行動療法は「先行条件」「オペラント行動」「短期的効果」「長期的効果」といった一連の流れのなかで「短期的効果」としての「罰」があったとしても「長期的効果」による「強化」によって、より望ましい行動を得ようとするものです。CRAFTでは、家族が治療者から「しらふの行動を強化することで飲酒や薬物使用をしなう方向に勧める」、「肯定的なコミュニケーション」、「その場に応じた問題解決法を用いる」、「家族自身のニーズに応える」そして「患者に治療を提案する」ことを学びます。米国での報告では、家族が治療者からこのようなCRAFT療法を受けた結果、治療を拒否していた患者の64から86%もが受診に至ったのです。

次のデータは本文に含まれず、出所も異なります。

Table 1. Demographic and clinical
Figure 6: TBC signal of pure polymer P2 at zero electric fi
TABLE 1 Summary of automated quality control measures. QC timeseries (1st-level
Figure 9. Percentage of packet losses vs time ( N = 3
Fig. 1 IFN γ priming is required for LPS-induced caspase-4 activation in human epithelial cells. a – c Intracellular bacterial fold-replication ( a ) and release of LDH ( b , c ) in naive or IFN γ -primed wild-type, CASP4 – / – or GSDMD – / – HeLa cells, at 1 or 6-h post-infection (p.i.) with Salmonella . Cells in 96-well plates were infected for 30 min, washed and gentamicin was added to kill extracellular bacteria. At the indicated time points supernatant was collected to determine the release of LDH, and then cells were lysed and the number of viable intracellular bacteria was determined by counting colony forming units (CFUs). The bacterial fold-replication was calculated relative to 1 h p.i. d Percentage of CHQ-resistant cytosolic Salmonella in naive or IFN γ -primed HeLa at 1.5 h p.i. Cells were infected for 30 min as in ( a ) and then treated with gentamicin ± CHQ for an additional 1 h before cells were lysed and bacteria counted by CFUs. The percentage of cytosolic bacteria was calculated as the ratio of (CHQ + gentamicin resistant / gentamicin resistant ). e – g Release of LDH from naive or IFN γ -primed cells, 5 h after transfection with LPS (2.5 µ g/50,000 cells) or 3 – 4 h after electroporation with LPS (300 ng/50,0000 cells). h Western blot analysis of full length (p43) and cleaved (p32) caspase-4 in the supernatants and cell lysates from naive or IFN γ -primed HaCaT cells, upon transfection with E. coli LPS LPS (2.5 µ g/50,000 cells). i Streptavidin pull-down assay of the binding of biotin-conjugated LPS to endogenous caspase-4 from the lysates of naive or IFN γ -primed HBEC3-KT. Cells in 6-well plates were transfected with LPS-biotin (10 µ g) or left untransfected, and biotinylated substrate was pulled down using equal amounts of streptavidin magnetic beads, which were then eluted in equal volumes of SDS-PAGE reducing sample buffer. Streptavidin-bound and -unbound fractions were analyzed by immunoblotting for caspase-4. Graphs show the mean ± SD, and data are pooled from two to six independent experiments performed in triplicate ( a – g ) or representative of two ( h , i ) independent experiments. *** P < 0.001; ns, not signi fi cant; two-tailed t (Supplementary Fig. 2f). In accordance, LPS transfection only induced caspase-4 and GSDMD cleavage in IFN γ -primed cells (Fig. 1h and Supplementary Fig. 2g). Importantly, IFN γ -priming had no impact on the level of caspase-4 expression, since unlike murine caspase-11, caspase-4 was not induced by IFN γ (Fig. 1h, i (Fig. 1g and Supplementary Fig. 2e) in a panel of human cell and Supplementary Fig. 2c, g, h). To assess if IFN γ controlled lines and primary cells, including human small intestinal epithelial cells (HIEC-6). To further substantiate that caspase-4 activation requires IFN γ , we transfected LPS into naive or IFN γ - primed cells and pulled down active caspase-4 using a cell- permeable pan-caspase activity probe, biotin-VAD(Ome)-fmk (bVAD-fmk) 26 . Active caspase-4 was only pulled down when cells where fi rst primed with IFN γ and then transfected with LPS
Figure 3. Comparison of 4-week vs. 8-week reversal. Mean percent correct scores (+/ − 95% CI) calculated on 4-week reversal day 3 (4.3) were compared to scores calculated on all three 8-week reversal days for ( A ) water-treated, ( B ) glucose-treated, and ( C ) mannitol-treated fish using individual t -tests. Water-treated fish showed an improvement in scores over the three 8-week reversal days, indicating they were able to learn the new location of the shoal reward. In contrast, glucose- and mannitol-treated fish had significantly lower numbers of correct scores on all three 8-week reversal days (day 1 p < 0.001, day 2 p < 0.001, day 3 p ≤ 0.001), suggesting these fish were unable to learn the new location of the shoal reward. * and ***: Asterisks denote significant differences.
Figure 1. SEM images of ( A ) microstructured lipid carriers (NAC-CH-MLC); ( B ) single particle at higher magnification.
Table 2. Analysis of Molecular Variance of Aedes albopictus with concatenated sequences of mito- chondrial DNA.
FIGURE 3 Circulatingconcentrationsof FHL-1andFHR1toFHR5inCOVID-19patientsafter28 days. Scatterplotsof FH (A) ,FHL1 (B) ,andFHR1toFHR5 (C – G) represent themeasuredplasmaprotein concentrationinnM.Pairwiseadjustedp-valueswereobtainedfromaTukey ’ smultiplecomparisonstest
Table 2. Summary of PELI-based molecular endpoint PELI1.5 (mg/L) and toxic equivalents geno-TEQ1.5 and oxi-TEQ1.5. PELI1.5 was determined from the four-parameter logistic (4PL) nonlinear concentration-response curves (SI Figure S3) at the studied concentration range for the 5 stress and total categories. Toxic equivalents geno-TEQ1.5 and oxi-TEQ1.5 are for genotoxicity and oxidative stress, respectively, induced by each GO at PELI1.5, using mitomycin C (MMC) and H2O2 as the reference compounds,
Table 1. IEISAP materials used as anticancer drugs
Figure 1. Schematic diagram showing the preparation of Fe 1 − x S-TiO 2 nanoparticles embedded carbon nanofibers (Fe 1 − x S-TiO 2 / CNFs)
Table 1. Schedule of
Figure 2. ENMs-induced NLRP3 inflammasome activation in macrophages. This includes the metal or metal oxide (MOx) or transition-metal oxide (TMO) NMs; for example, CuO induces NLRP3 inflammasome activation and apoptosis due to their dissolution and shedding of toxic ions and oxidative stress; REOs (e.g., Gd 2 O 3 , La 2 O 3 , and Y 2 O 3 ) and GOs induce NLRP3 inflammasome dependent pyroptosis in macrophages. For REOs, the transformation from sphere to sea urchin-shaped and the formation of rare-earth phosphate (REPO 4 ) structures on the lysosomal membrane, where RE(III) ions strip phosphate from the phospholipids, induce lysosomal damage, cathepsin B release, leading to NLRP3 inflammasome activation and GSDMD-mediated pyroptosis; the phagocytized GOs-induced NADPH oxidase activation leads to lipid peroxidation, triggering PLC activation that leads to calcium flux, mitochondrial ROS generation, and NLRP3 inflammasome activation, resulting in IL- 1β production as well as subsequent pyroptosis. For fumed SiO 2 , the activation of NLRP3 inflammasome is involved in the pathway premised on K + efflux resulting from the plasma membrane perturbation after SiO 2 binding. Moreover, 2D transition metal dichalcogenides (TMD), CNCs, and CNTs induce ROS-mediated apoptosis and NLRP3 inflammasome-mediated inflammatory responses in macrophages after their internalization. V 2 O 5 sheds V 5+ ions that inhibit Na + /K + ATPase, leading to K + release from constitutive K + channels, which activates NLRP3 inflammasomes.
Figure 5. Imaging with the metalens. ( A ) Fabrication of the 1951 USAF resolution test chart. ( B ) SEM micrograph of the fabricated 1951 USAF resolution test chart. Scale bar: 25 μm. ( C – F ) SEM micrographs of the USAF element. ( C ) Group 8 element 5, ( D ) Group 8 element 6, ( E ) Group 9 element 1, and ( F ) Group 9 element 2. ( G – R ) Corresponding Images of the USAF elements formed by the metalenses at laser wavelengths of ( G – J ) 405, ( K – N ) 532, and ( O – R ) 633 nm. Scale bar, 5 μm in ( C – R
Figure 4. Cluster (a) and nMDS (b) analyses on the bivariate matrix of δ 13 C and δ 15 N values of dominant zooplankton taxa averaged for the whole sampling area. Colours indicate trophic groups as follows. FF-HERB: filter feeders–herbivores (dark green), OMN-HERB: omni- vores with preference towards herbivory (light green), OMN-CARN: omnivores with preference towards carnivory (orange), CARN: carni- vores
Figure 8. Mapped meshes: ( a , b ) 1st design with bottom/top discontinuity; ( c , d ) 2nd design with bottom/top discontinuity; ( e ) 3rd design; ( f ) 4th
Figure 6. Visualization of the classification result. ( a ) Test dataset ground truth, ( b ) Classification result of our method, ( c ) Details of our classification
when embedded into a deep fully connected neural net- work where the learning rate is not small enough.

また、日本では、ひきこもりの若者の家族がCRAFT療法によって「問題行動の理解し」、「暴力的行動を予防し」、「ポジティブなコミュニケーシヨンスキルを獲得して」、「上手にほめて望ましい行動を増やし」、「先回りをやめ、しっかりと向き合って望ましくない行動を減らし」、「家族自身の生活を豊かにし」、「相談機関の利用、治療施設の受診を上手に勧める」ことを学び、改善に結びつける試みがされています。
本院では摂食障害やひきこもりのご家族を対象にCRAFT治療経験豊富な臨床心理士による心理療法を実施しております。